If the front brakes cannot be made to lock but the rears do from slow speed on a good clean dry road surface there is a major component mismatch in the design of the system.



But a LOT of track day cars have brake bias controllers and I know that Westies have a habit of locking the rears because there is a lot less weight over the back wheels.


Yes but the front is also much lighter most cars of the general 7 style have weight distribution with the driver on board of between 50/50 and 47/53 the engine type making more difference than the chassis type. In any event the book Locost chassis is very closely related to the original pre-litigation Westfield chassis, some say an almost exact copy.


For track use the desired brake balance is very slightly towards the front in all conditions, so fronts just lock before the rears and no more. For road use of course more front bias is needed to give a bit extra safety margin. The rear end locking will put a car into the barriers in the blink of an eye.
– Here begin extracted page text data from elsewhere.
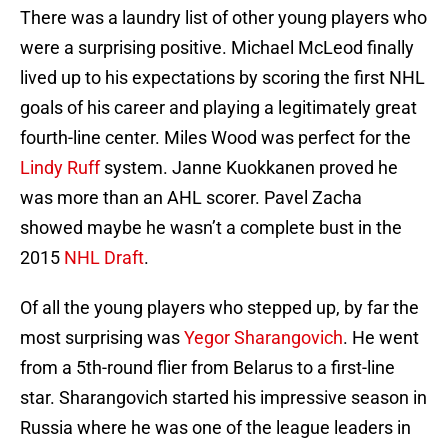
There was a laundry list of other young players who
were a surprising positive. Michael McLeod finally
lived up to his expectations by scoring the first NHL
goals of his career and playing a legitimately great
fourth-line center. Miles Wood was perfect for the
Lindy Ruff
system. Janne Kuokkanen proved he
was more than an AHL scorer. Pavel Zacha
showed maybe he wasn’t a complete bust in the
2015
NHL Draft
.
Of all the young players who stepped up, by far the
most surprising was
Yegor Sharangovich
. He went
from a 5th-round flier from Belarus to a first-line
star. Sharangovich started his impressive season in
Russia where he was one of the league leaders in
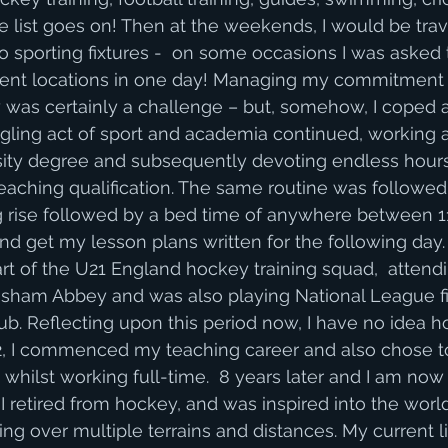
e list goes on! Then at the weekends, I would be trave
to sporting fixtures -  on some occasions I was asked 
ferent locations in one day! Managing my commitment 
was certainly a challenge – but, somehow, I coped a
uggling act of sport and academia continued, working a
ity degree and subsequently devoting endless hours 
aching qualification. The same routine was followed 
 rise followed by a bed time of anywhere between 
and get my lesson plans written for the following day.
art of the U21 England hockey training squad,  atten
isham Abbey and was also playing National League fi
b. Reflecting upon this period now, I have no idea 
n 2012, I commenced my teaching career and also chose 
whilst working full-time.  8 years later and I am now
I retired from hockey, and was inspired into the world
g over multiple terrains and distances. My current lif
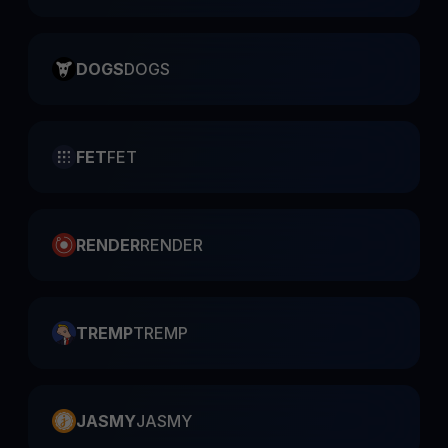
DOGS
DOGS
FET
FET
RENDER
RENDER
TREMP
TREMP
JASMY
JASMY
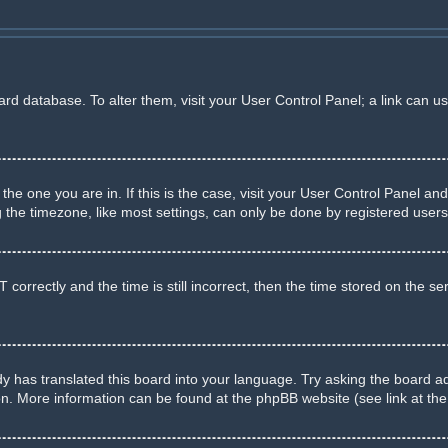
board database. To alter them, visit your User Control Panel; a link can u
m the one you are in. If this is the case, visit your User Control Panel 
he timezone, like most settings, can only be done by registered users. I
rectly and the time is still incorrect, then the time stored on the serve
y has translated this board into your language. Try asking the board adm
ion. More information can be found at the phpBB website (see link at th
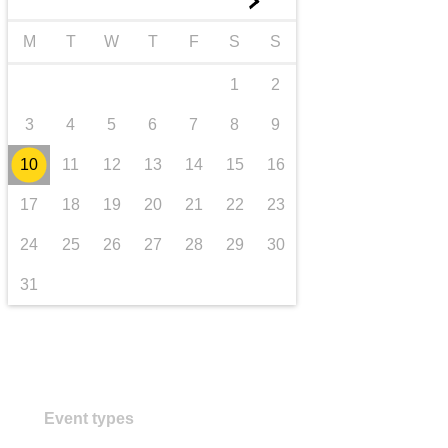
►
transport & infrastructure
M
T
W
T
F
S
S
1
2
3
4
5
6
7
8
9
10
11
12
13
14
15
16
17
18
19
20
21
22
23
24
25
26
27
28
29
30
31
Event types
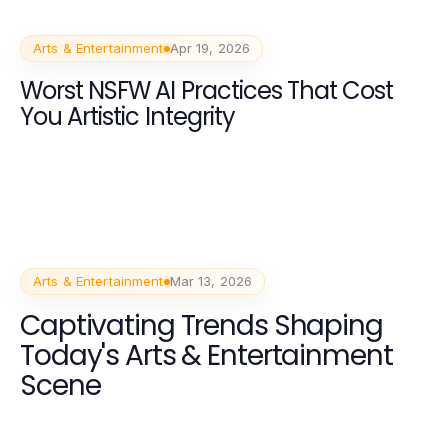
Arts & Entertainment
Apr 19, 2026
Worst NSFW AI Practices That Cost
You Artistic Integrity
Arts & Entertainment
Mar 13, 2026
Captivating Trends Shaping
Today's Arts & Entertainment
Scene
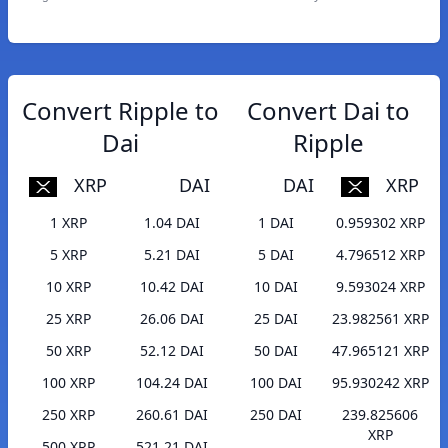
Convert Ripple to
Convert Dai to
Dai
Ripple
XRP
DAI
DAI
XRP
1 XRP
1.04 DAI
1 DAI
0.959302 XRP
5 XRP
5.21 DAI
5 DAI
4.796512 XRP
10 XRP
10.42 DAI
10 DAI
9.593024 XRP
25 XRP
26.06 DAI
25 DAI
23.982561 XRP
50 XRP
52.12 DAI
50 DAI
47.965121 XRP
100 XRP
104.24 DAI
100 DAI
95.930242 XRP
250 XRP
260.61 DAI
250 DAI
239.825606
XRP
500 XRP
521.21 DAI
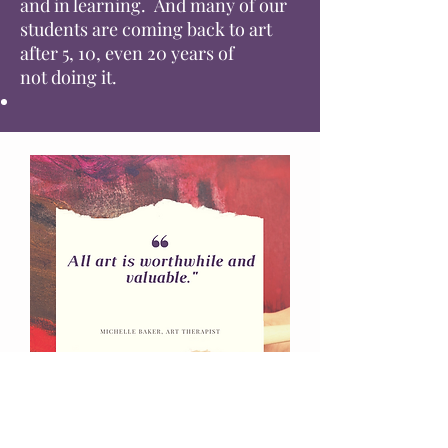
and in learning. And many of our
students are coming back to art
after 5, 10, even 20 years of
not
doing
it.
Seven style cars generally have brake systems that work at much lower hydraulic pressures than the donor vehicles, there are two main reasons for this
(1) lack of servo.
(2) Reduced pedal leverage.


Going back to the original post in the thread Discovery rear callipers which Westfield used as substitutes for the Cortina callipers have only 62% of the effective hydraulic area of the Cortina calliper. In simple terms if it it takes 400 Newtons acting on the pedal to do a 1g stop on a car fitted with Cortina callipers, fit Discovery rears it takes *very roughly* a whacking great 660N to perform an equivalent 1g stop. The maths same applies to the force required to lock the front wheels. Any way you look at it that is a fair push on the pedal way above drivers of modern cars or trucks have ever experienced





[I] “ What use our work, Bennet, if we cannot care for those we love? .”
― From BBC TV/Amazon's Ripper Street.